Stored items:
....................

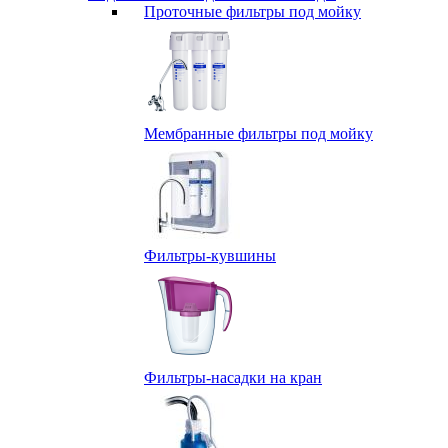
Проточные фильтры под мойку
Мембранные фильтры под мойку
Фильтры-кувшины
Фильтры-насадки на кран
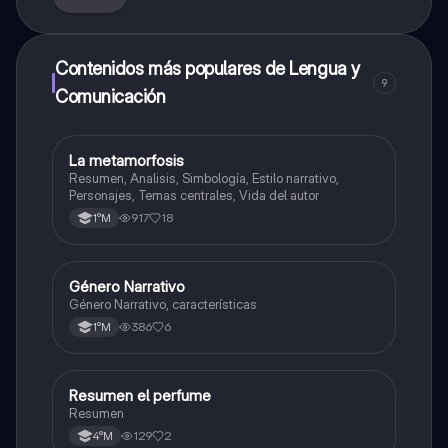
Contenidos más populares de Lengua y
9
Comunicación
La metamorfosis
Lengua y Comunicación
Resumen, Analisis, Simbología, Estilo narrativo,
Personajes, Temas centrales, Vida del autor
917
18
1°M
Género Narrativo
Lengua y Comunicación
Género Narrativo, características
386
6
1°M
Resumen el perfume
Lengua y Comunicación
Resumen
129
2
4°M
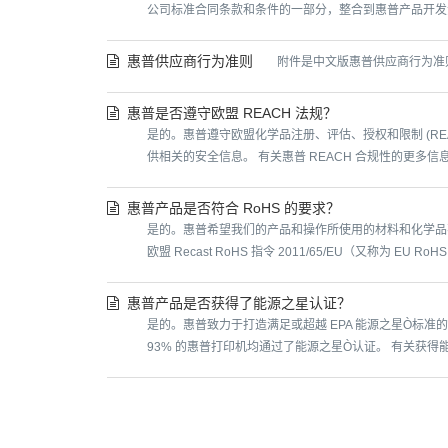
公司标准合同条款和条件的一部分，整合到惠普产品开发流程
惠普供应商行为准则
附件是中文版惠普供应商行为准则 https:/
惠普是否遵守欧盟 REACH 法规？
是的。惠普遵守欧盟化学品注册、评估、授权和限制 (R
供相关的安全信息。 有关惠普 REACH 合规性的更多信息，包括 
惠普产品是否符合 RoHS 的要求？
是的。惠普希望我们的产品和操作所使用的材料和化学品
欧盟 Recast RoHS 指令 2011/65/EU（又称为 EU RoH
惠普产品是否获得了能源之星认证？
是的。惠普致力于打造满足或超越 EPA 能源之星Ò标准的
93% 的惠普打印机均通过了能源之星Ò认证。 有关获得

....................

Put the lines of the records, from the line with "公司标准合同条款和条件的一部分，整合到惠普产品开发流程" through the end of the records, into a Markdown table with the columns Row and Line, leaving out blank lines.

| Row | Line |
|---|---|
| 1 | 公司标准合同条款和条件的一部分，整合到惠普产品开发流程 |
| 2 | 惠普供应商行为准则 |
| 3 | 附件是中文版惠普供应商行为准则 https:/ |
| 4 | 惠普是否遵守欧盟 REACH 法规？ |
| 5 | 是的。惠普遵守欧盟化学品注册、评估、授权和限制 (R |
| 6 | 供相关的安全信息。 有关惠普 REACH 合规性的更多信息，包括  |
| 7 | 惠普产品是否符合 RoHS 的要求？ |
| 8 | 是的。惠普希望我们的产品和操作所使用的材料和化学品 |
| 9 | 欧盟 Recast RoHS 指令 2011/65/EU（又称为 EU RoH |
| 10 | 惠普产品是否获得了能源之星认证？ |
| 11 | 是的。惠普致力于打造满足或超越 EPA 能源之星Ò标准的 |
| 12 | 93% 的惠普打印机均通过了能源之星Ò认证。 有关获得 |